What to watch for today
The great internet land grab begins. Around 1,000 new top-level domain names including .limo, .coffee, 在线, and شبكة. will become available. Will they benefit regular people and small businesses as promised, or just the world’s biggest internet companies?
Thailand vote challenged. The opposition Democrat party that boycotted Sunday’s election is contesting it by other means, asking the Thai Constitutional Court to annul the vote. Meanwhile, the street protests that have choked Bangkok for months have eased.
Facebook turns ten. The social network that launched on Feb. 4, 2004 has more than 1.2 billion users and a market cap of some $135 billion. Here are some more Facebook facts and figures.
While you were sleeping
Karzai’s secret Taliban talks. The Afghanistan president has been holding covert negotiations with the Taliban since November, attempting to secure a peace accord without Western involvement and complicating efforts to keep US forces in place beyond this year.
UBS posted surprising gains, reporting better-than-expected quarterly income of $1.02 billion.
The Feds warned against a T-Mobile-Sprint merger. The head of the US Federal Communications Commission has serious concerns about the potential combination, which would drastically alter the telecom playing field.
BP slumped. Fourth quarter earnings fell by 28% to $2.8 billion, with significant losses in the refineries business; the company also reported an uptick in exploration drilling (paywall).
Toyota ramped up again. For the third time in as many quarters, the carmaker raised its full-year profit forecast, to $23.7 billion, on the back of steady sales and a weakening yen.
Australia kept rates on hold. Despite a deepening slump in the country’s non-mining sectors, the central bank maintained its benchmark interest rate at 2.5%.
Formula One attracted a bidder. US cable magnate John Malone is in talks with CVC Capital Partners about buying its 35% stake in Formula One racing (paywall)—a move that will surely irritate fellow tycoon Rupert Murdoch, who tried unsuccessfully to buy into F1 three years ago.
Quartz obsession interlude
Tim Fernholz on how the US invented the 401(k), its major retirement solution, by accident. ”There’s just one little problem: For all the big changes section that 401(k) wrought on American society, more than half of US retirees’ haven’t saved enough to continue their normal lifestyle when they’re done working, even when with Social Security’s public pension payments.” Read more here.
Matters of debate
The US post office should become a bank… An inspector general’s report suggests offering services like bill paying, check cashing, and small loans.

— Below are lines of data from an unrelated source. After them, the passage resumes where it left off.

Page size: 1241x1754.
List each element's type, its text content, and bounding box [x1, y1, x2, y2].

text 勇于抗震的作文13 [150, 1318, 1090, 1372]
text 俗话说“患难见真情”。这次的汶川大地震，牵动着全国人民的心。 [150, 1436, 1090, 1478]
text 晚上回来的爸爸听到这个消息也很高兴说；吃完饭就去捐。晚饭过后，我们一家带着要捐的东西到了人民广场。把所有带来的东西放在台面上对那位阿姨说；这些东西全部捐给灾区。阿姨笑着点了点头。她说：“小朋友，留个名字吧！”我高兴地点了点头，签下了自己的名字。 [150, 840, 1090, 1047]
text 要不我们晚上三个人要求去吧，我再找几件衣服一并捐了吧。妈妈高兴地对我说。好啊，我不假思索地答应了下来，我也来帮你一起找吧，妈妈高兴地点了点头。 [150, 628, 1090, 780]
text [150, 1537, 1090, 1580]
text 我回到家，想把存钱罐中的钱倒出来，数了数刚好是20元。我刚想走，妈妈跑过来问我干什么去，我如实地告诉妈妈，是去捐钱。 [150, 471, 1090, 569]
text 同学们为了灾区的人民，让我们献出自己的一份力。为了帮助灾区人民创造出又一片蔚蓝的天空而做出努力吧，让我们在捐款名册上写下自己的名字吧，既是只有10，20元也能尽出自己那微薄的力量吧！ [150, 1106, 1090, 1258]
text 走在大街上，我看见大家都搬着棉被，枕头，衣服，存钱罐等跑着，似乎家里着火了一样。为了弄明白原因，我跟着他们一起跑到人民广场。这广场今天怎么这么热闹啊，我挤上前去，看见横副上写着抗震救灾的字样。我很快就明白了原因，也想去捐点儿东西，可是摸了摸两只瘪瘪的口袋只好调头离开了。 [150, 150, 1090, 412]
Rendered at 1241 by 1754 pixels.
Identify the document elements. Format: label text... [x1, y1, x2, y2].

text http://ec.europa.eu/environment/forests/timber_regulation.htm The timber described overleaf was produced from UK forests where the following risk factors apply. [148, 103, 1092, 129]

…Because banks don’t do much banking anymore. The largest financial institutions treat deposits and loans as an afterthought.
We need genetically modified wheat. Corn and soybeans will have the advantage unless the government approves Monsanto’s GMO strains.
This won’t be the year of the electric car. We’ll have to wait for 2015.
Upworthy is going down. The viral news site’s trademark “curiosity-gap” headline exploits a Facebook loophole that isn’t likely to last.
Surprising discoveries
PTSD is a growing threat in inner-city America. Victims of urban violence have incidence rates that are similar to war veterans.
Bernanke didn’t even take a weekday off. The former Fed chair relaxed this weekend, then started work at the Brookings Institution first thing Monday morning.
How to pronounce “February.” It’s all about that pesky first “r.”
There is no such thing as an electric eel. It’s actually a fish.
It pays to be the king—but not that much. Juan Carlos of Spain will earn €292,752 ($395,918) this year, out of a royal family budget of $10.6 million.
Legal weed reduces suicide. States that allow medical marijuana see a significant decline in suicide rates for men.